According to the claim against Jessica, she carried out the alleged murder after Wayan advised her to leave her then boyfriend, an Australian.
During trial, it was revealed that Jessica had made several attempts to harm herself. Her former boss also reportedly claimed that Jessica had “two personalities” and that at one point in October last year, she complained about not being allowed to go home after she was hospitalized for a self-harm attempt.
“The bastards in the hospital do not allow me to go home and they treat me like a murderer. If I wanted to kill someone I surely know how, I can get a pistol and I know the right dose,” the former boss, Kristie Carter, claimed Jessica had said.
Jessica, however, has denied these charges and the main charge that she had poisoned her friend, with whom she studied with during their stint at the Billy Blue College of Design in Sydney.
Premeditated murder is punishable by death penalty in Indonesia. Local authorities, however, in return for Australia’s assistance in the investigation, have given their assurance that Jessica would not face capital punishment for the alleged crime.
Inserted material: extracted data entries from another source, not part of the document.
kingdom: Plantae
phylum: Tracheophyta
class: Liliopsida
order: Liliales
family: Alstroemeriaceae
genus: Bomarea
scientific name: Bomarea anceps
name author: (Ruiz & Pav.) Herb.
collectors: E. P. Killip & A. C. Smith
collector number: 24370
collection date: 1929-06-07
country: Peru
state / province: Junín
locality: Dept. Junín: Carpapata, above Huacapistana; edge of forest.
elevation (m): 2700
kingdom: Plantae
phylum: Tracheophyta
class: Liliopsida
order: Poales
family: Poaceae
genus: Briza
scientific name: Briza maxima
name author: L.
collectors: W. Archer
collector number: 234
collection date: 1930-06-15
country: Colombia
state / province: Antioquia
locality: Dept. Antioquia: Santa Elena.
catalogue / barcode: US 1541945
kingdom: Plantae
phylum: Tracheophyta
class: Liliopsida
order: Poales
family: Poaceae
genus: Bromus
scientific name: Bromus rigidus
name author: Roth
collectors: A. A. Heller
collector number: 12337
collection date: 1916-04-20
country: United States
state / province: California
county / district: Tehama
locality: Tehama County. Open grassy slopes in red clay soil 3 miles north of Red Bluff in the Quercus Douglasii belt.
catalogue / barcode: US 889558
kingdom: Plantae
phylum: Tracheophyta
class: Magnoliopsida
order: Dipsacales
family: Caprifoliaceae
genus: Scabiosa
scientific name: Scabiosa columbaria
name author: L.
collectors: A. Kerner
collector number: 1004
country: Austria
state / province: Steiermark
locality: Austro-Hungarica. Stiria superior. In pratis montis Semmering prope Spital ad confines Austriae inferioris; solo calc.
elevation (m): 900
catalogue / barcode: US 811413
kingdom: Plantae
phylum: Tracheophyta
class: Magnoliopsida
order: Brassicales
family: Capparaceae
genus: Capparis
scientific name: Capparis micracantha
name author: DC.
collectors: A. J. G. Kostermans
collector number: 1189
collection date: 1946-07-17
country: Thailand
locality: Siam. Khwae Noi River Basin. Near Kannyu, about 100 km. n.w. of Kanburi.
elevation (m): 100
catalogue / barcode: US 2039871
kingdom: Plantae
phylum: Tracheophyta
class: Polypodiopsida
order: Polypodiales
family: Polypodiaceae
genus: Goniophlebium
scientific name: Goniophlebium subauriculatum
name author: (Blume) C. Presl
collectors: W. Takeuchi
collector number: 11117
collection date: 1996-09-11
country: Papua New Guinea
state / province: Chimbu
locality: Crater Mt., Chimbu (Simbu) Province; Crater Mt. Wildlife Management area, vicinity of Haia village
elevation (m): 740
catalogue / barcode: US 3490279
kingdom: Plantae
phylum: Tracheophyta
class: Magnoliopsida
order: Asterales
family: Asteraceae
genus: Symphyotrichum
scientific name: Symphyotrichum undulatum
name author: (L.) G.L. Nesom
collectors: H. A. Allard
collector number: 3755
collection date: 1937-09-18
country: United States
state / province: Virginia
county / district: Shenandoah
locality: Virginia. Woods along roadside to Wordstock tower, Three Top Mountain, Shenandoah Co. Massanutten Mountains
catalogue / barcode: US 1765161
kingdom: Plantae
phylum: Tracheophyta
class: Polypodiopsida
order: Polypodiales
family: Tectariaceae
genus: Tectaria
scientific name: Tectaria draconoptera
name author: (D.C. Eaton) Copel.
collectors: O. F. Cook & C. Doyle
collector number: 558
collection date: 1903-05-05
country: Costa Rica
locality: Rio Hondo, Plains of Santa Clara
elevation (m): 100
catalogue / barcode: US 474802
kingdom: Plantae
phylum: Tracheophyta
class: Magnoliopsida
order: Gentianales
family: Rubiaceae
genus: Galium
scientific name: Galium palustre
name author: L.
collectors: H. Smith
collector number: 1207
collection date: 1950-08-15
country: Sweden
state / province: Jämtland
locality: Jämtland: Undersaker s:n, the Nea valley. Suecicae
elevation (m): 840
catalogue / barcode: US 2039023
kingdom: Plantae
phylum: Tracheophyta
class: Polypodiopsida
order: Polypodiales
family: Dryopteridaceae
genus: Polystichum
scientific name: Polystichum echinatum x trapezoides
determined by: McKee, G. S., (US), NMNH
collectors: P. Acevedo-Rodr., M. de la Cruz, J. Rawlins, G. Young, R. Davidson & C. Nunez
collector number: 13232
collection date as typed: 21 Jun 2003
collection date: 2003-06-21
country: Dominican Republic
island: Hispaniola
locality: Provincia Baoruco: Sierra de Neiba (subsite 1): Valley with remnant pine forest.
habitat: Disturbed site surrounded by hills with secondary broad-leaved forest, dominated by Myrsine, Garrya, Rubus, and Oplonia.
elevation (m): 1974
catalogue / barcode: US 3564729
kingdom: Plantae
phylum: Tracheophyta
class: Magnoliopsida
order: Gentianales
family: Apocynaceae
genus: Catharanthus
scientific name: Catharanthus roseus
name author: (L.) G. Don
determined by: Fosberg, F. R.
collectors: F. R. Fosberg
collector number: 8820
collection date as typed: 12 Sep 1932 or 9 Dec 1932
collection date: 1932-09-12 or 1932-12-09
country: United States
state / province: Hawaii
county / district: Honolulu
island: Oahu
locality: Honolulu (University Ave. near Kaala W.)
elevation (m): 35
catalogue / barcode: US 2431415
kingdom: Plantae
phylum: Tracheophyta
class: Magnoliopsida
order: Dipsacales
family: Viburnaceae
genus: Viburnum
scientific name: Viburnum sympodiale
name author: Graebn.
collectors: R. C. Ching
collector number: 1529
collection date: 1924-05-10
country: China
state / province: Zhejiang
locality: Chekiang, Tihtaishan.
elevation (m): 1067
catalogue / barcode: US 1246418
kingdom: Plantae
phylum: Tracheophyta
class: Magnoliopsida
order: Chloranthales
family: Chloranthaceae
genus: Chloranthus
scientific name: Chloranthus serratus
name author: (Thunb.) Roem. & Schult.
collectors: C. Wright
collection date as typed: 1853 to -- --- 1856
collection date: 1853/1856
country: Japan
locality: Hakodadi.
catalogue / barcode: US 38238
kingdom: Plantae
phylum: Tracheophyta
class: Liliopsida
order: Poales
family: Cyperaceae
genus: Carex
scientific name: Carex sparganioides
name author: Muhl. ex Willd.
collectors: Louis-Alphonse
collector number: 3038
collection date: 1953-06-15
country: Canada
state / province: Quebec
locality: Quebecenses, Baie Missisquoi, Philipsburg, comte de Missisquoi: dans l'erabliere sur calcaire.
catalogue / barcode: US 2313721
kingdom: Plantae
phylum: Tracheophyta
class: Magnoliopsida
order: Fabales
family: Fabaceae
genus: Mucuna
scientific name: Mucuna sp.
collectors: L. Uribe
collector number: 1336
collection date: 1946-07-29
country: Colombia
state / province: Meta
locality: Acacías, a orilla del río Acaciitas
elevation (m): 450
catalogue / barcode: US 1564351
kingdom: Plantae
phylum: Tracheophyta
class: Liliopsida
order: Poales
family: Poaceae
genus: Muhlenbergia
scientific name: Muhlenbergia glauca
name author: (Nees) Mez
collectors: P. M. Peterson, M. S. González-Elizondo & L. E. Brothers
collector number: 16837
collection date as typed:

According to reports, the case has received widespread attention in Indonesia, with stations often broadcasting trial sessions live on local television.
SMH’s report also said that cafes in Jakarta after the incident even received a spike in demand for Vietnamese iced coffees.
Three Australian experts called to testify during the trial have, however, called into question the entire premise of the case, which centers on alleged murder by cyanide poisoning.
Toxicology reports had apparently tested negative to cyanide in the victim’s fluid, bile, liver and urine, only 70 minutes after her death. Only a small amount of the poison was reportedly found in her stomach several days later.
“These (toxicology) results show there is no evidence of cyanide ingestion,” Australian forensic toxicologist Michael Robertson told the Central Jakarta District Court last month, SMH reported.
But on Wednesday, prosecutors urged the judges to dismiss the evidence provided by the defence witnesses.
They claimed the poison was not detected in Wayan’s body because it had been rapidly absorbed and urged the court to consider Carter’s testimony.